Also, I have had an HR20 for about a little over a year and that came with RC24 and the code from the RC64 booklet worked on that remote as well.

Good luck.

Edit to add, both my RC24 and RC64 do the double blink that Thomas says would indicate they are clunkers. They are not!


----------



## TigersFanJJ (Feb 17, 2006)

Merg,

The reason it takes two presses of the PWR button to turn the tv off is because the first press (after you slide the switch) always sends the command for the D* receiver to display the "Your Remote Is In The TV Mode" on the screen.

The best way I have found to get around getting that message on the screen is to do this in order.

When turning everything off:
1. With the switch in D* mode, press PWR. (the D* box will turn off)
2. Slide the switch to the TV mode.
3. Press PWR twice to turn off the tv. (some TVs take 3 or 4 presses)
4. Leave it in the TV mode until you are ready to turn it back on.

When turning everything back on:
1. Press PWR. (The TV will turn on)
2. Slide the switch to the D* mode.
3. Press PWR. (The D* receiver will turn on and be ready to use without having to worry about clearing the remote is in tv mode screen)

It takes a few times to get used to it, but it will almost become second nature to turn it on and off this way.

Hope this helps.


----------



## LI-SVT (May 18, 2006)

FWIW,
I have an older Samsung TV with the same problem. I have tries an RC24, 32, and 64. All of them do the same thing. I find it easiest to leave the remote next to the TV when not in use. As I go to pick up the remote I hit the power button on the front of the TV, problem solved.

> _Data segment_:

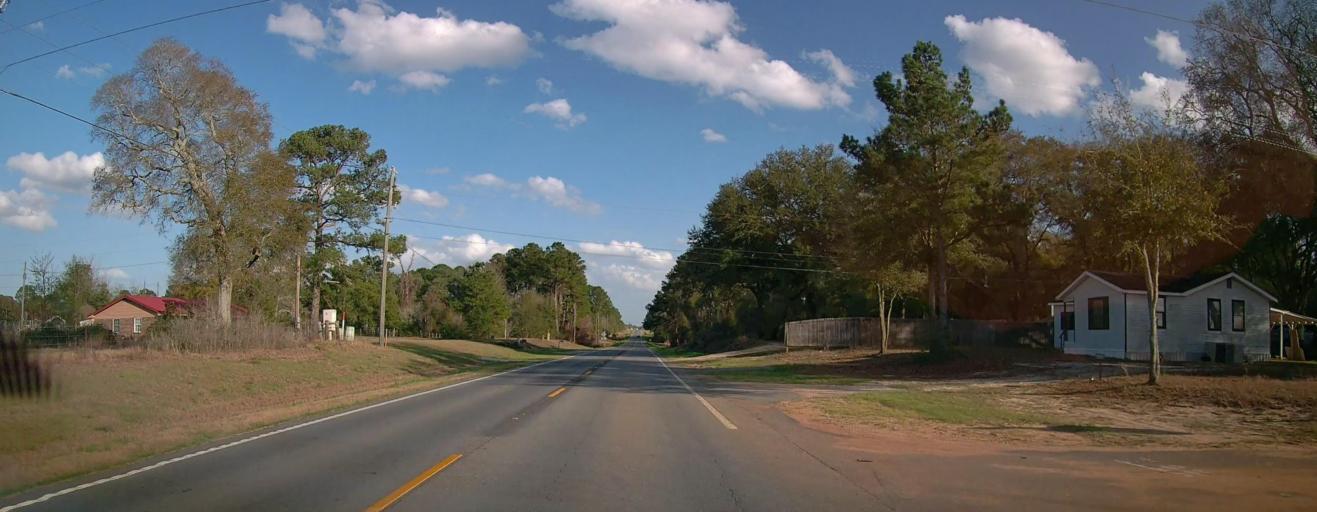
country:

> _Problem statement_:
Copy the remote thread starting with "4. Leave it" and going on through "Hope this helps.", but swap "switch" out for "toggle". The data has nothing to do with this.

> _Task result_:
4. Leave it in the TV mode until you are ready to turn it back on.

When turning everything back on:
1. Press PWR. (The TV will turn on)
2. Slide the toggle to the D* mode.
3. Press PWR. (The D* receiver will turn on and be ready to use without having to worry about clearing the remote is in tv mode screen)

It takes a few times to get used to it, but it will almost become second nature to turn it on and off this way.

Hope this helps.